:: Task description ::
Within the material below, filter for lines that hold the word "provided".

++++++++++

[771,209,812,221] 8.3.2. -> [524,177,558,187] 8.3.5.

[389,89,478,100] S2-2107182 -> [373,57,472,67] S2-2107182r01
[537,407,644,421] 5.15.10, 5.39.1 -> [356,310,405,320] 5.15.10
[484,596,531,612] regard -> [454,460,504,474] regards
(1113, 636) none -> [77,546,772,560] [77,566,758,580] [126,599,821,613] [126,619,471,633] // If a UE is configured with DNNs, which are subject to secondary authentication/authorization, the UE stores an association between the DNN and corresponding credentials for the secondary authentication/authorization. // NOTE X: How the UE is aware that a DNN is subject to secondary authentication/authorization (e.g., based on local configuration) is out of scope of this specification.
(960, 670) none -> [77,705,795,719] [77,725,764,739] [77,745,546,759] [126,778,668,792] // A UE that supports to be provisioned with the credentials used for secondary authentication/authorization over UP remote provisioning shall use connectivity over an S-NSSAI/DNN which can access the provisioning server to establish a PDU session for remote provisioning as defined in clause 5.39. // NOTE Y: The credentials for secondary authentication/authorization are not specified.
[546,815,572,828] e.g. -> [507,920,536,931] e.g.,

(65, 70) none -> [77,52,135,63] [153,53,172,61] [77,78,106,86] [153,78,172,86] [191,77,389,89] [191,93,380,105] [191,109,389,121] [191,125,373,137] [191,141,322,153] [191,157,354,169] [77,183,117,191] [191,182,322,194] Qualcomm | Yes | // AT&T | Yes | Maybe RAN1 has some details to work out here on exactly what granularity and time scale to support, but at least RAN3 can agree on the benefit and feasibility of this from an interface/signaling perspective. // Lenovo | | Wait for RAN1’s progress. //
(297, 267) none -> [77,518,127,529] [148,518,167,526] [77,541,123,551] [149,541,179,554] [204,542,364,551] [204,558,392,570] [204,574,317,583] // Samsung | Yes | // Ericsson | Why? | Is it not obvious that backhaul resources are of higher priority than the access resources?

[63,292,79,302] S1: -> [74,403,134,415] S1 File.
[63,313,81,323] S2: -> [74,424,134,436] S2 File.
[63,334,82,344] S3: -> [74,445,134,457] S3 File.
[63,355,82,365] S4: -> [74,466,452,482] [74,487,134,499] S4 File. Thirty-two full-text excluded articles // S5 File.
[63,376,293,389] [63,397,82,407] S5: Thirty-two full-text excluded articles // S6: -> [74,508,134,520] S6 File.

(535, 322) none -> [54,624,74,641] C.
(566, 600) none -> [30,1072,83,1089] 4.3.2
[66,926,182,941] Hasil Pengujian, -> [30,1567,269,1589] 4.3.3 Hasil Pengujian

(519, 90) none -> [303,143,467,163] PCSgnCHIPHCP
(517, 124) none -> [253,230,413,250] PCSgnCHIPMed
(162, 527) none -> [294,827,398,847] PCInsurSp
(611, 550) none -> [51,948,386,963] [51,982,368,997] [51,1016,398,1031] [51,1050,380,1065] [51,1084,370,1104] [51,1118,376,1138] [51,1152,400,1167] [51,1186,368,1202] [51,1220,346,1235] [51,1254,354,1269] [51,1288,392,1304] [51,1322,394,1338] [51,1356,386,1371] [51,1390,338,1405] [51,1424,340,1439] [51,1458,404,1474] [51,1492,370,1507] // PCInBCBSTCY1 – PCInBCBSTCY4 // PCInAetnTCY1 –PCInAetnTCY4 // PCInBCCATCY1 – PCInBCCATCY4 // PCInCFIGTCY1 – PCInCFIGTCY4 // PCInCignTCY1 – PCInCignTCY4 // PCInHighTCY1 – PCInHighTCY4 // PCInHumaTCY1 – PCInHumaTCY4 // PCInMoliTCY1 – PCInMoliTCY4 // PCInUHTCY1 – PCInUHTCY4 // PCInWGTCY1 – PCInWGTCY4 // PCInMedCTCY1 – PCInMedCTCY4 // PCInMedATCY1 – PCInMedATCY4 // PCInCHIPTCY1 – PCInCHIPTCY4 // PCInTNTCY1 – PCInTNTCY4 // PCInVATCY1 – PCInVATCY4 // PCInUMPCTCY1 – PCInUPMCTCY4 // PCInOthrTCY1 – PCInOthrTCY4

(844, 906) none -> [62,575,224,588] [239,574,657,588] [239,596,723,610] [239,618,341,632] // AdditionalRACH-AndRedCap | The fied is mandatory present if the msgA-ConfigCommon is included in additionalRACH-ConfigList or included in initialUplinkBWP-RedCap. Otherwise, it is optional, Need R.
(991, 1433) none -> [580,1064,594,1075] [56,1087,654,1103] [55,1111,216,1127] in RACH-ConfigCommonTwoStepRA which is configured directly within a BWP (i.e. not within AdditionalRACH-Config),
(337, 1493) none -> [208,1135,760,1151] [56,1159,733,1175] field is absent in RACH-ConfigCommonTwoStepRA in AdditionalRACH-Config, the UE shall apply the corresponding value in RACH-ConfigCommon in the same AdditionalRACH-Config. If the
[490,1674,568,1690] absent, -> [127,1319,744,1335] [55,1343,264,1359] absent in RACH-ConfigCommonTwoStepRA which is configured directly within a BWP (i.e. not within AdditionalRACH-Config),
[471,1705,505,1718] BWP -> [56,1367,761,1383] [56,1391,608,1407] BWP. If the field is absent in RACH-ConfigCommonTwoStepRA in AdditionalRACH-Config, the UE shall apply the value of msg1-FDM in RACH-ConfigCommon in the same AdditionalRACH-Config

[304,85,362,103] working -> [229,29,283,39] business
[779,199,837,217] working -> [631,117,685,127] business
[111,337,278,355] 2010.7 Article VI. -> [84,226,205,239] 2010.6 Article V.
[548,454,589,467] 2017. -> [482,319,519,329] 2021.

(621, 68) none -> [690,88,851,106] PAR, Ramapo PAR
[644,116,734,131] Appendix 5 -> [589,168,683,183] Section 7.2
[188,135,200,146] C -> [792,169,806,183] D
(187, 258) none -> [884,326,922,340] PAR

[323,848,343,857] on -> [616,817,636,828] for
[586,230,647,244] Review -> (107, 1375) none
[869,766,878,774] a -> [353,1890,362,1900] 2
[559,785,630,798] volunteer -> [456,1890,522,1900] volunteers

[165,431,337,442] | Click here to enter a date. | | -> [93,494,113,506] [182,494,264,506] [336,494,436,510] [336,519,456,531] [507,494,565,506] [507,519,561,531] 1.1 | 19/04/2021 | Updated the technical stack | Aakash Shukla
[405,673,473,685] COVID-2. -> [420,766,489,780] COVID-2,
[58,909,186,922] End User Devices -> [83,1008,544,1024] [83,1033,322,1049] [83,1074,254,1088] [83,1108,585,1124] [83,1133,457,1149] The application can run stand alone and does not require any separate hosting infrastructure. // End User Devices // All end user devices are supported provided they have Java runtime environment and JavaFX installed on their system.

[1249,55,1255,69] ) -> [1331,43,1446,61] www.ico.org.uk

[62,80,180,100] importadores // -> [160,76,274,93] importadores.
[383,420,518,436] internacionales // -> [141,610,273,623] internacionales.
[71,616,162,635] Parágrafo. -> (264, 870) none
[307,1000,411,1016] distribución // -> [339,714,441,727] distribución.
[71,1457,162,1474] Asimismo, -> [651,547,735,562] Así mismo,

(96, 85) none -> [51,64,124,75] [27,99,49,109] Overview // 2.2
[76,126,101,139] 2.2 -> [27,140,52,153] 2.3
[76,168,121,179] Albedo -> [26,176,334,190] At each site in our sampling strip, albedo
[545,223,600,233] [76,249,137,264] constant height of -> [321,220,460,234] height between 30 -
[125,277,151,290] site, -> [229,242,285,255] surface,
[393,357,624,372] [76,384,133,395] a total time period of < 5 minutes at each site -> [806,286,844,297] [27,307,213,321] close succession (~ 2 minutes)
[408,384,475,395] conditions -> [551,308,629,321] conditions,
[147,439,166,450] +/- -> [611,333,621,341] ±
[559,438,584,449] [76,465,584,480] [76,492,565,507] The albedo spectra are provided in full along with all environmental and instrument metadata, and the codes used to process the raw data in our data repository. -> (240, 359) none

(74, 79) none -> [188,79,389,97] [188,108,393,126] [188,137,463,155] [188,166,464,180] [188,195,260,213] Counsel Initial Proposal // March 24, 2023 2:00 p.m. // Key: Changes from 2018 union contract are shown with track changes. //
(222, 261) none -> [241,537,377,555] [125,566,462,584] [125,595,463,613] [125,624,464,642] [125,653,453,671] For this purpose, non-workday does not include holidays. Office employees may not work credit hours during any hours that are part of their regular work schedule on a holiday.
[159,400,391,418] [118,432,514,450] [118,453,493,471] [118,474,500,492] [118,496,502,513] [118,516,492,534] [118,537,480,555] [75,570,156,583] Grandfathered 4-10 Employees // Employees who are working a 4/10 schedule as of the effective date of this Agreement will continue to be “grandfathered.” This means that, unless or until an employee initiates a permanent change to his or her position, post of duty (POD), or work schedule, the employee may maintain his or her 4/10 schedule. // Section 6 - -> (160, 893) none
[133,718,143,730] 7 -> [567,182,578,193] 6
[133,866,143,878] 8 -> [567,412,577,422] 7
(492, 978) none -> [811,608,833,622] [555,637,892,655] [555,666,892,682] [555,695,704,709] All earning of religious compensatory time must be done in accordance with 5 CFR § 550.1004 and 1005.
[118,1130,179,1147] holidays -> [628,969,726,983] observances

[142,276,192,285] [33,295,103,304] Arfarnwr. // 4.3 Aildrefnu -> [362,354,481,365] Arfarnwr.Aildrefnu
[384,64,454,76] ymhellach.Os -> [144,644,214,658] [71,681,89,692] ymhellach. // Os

++++++++++

:: Exercise response ::
[58,909,186,922] End User Devices -> [83,1008,544,1024] [83,1033,322,1049] [83,1074,254,1088] [83,1108,585,1124] [83,1133,457,1149] The application can run stand alone and does not require any separate hosting infrastructure. // End User Devices // All end user devices are supported provided they have Java runtime environment and JavaFX installed on their system.
[559,438,584,449] [76,465,584,480] [76,492,565,507] The albedo spectra are provided in full along with all environmental and instrument metadata, and the codes used to process the raw data in our data repository. -> (240, 359) none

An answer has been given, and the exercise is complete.